Woman at Computer
Posted by: Howard Dvorkin, CPA
Date of post: February 19, 2018

Where rich people shop, how bad customer service really is, and why hackers might stop identity theft.

Nothing would seem more logical than money. You either have it or you don’t. You can count it, and the total isn’t open to interpretation.

Then again, anyone who’s read my columns, books, or answers to readers’ questions knows this: While money is logical, our response to it can be purely emotional. Here are five recent studies that go against what our emotions might tell us…

1. Where rich people shop

You might think the wealthy buy luxury products without even gazing at the price tag. Yet many wealthy Americans didn’t get that way by wasting their wealth.

So this might surprise some people but not me; almost half of Americans earning six figures shop at discount retailers.

A company called First Insight polled 1,000 Americans earning more than $100,000 a year and learned: “42 percent of affluent shoppers now frequently shop at discount retailers versus only 27 percent at full price retailers, with 36 percent saying their discount shopping has increased.”

Those affluent shoppers also do this more than other shoppers: “74 percent check Amazon.com for products and pricing before looking elsewhere, versus 60 percent of overall consumers.” They also refuse to pay extra for two-day shipping, because they don’t think it’s worth the cost.

2. Customer service is actually pretty good

I’ve seen debt-riddled American argue for over-paying on items because, “The higher price tag will mean better customer service, which will save me money in the long run.”

I’ve been skeptical of any excuse to pay too much, and now American Express has given me facts to support my case…

Eight in 10 Americans (81 percent) report that businesses are meeting or exceeding their expectations for service, compared to 67 percent in 2014. In fact, 40 percent of consumers say businesses have increased their focus and attention on service, a significant increase in just three years (up from 29 percent in 2014).

Everyone complains about customer service, but apparently, businesses have paid attention. That’s one less excuse for big spenders.

3. Should hackers be paid not to steal from you?

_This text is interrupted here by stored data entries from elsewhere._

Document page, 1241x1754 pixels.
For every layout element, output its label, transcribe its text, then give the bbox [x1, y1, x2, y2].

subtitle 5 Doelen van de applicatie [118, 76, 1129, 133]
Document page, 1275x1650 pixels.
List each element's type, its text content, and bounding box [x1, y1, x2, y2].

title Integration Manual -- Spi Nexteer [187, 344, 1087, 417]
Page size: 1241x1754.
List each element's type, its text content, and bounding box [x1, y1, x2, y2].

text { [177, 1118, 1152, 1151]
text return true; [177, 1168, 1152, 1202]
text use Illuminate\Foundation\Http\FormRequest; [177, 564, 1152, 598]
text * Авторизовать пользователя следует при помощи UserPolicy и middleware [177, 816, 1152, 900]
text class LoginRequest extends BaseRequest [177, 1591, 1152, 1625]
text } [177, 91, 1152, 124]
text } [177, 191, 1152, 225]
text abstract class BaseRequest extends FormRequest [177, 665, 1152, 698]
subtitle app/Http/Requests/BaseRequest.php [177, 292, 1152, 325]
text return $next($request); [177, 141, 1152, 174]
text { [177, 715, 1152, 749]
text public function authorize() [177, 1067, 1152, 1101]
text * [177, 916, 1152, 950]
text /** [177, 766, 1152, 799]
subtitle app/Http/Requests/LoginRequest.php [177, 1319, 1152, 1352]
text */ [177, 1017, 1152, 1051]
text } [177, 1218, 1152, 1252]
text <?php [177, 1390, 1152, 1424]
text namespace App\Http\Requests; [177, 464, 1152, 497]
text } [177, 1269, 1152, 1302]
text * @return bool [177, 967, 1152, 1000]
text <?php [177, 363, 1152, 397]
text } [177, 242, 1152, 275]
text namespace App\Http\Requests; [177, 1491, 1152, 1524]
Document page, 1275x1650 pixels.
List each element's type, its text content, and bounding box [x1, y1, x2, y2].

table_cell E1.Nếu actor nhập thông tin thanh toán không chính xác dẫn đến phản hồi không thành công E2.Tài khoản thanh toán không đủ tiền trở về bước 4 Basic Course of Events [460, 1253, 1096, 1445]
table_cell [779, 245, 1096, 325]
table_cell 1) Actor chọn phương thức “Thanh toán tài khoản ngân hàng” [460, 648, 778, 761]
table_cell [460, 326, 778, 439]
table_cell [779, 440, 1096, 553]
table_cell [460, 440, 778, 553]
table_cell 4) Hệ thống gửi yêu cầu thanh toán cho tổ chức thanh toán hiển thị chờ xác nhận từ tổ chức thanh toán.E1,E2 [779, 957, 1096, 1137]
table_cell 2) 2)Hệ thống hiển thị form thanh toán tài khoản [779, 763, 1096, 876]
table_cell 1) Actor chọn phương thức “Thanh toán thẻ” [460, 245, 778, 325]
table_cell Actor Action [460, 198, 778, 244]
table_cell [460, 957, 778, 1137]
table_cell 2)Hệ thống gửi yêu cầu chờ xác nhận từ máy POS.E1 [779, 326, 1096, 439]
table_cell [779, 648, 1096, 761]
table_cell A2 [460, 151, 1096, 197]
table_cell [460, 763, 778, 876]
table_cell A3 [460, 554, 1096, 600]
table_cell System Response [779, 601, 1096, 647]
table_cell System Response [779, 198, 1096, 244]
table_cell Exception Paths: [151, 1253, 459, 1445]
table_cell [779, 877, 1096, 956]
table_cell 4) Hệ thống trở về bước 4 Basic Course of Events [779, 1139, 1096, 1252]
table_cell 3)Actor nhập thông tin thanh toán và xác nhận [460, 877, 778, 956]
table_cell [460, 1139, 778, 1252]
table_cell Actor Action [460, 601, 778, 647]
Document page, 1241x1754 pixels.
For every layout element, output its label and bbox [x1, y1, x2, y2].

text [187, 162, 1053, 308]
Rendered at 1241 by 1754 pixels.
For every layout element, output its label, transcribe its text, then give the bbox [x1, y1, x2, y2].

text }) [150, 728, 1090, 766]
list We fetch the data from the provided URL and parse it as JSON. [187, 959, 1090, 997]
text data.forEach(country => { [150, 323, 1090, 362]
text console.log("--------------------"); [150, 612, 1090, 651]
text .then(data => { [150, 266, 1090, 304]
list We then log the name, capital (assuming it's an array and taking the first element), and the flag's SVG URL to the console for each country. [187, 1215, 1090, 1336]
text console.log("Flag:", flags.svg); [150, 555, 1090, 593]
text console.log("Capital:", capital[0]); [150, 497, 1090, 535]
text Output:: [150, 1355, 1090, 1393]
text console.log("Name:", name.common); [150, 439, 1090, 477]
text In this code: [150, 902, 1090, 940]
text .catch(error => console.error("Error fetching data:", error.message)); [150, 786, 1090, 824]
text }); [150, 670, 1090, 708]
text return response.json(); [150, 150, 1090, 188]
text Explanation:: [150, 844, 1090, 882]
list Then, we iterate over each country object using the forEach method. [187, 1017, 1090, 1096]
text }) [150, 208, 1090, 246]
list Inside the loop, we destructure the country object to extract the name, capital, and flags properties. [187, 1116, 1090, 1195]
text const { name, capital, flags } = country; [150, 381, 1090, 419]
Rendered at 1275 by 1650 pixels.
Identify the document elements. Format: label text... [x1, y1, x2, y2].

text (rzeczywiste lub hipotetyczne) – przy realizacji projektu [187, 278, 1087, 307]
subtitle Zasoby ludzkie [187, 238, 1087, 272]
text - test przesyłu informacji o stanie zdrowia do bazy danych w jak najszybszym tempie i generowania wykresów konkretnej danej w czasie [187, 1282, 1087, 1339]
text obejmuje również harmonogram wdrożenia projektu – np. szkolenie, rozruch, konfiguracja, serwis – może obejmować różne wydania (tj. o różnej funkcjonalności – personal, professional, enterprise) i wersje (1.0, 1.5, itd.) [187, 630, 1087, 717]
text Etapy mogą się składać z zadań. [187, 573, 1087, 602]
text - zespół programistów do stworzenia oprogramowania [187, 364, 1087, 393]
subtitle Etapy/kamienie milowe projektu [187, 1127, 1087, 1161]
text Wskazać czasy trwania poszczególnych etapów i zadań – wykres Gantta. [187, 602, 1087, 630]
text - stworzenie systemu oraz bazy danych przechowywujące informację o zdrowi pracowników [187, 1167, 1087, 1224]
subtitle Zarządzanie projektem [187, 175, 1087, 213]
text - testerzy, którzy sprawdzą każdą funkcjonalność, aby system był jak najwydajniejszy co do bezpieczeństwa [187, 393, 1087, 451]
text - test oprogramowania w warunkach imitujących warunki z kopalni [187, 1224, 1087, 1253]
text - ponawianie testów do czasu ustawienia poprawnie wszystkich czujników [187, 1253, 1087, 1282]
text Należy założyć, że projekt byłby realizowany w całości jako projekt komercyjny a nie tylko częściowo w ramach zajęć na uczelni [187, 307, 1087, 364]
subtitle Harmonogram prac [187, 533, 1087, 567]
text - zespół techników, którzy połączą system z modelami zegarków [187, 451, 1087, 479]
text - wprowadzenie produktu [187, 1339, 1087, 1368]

These days, there’s no shortage of media reports of a disappearing middle class, greedy businessmen and corrupt investors. Some have argued that this is a sign of the inherent flaws in capitalism. Last year, I defended capitalism as the primary way Americans get into debt — and their best odds for getting out of debt.

What’s best about capitalism is that it can motivate people to do the right thing. One scourge on this great nation is identity theft. As Debt.com has reported, “there are 12,157,400 victims of theft each year, on average.”

Little has stemmed this crime. Capitalism might. Ever hear of “ethical hackers”? These are hackers who break into computer systems not to exploit them, but to report the weaknesses — so those areas can be strengthened.

Why would hackers do this? It’s profitable, according to a new report from a security company called HackerOne.

“On average, top earning ethical hackers make up to 2.7 times the median salary of a software engineer in their respective home countries; hackers in India are making as much as 16 times the median,” the report says.

That’s right, we might be able to buy off the bad actors. This isn’t bribery, because they’re working hard. In fact, the industry has a term for it: a “bounty.” That’s what a hacker might be paid by a company for keeping it safe.

“A quarter of hackers rely on bounties for at least 50 percent of their annual income,” the report says, “and 14 percent say their bounties earned represents 90-100 percent of their annual income.”